## Task to carry out
In the records below, take the line containing "- On two‑layer" and every line following it, and write them out exactly.

● ● ●

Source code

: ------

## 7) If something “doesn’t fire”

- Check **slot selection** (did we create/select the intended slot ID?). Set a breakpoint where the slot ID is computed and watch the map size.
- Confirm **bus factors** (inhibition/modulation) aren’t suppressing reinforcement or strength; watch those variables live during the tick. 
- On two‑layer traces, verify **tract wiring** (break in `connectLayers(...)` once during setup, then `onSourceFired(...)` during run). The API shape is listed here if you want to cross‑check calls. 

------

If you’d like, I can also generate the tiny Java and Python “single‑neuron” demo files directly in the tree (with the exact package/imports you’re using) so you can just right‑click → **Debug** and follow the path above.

● ● ●

## Exercise solution
- On two‑layer traces, verify **tract wiring** (break in `connectLayers(...)` once during setup, then `onSourceFired(...)` during run). The API shape is listed here if you want to cross‑check calls. 

------

If you’d like, I can also generate the tiny Java and Python “single‑neuron” demo files directly in the tree (with the exact package/imports you’re using) so you can just right‑click → **Debug** and follow the path above.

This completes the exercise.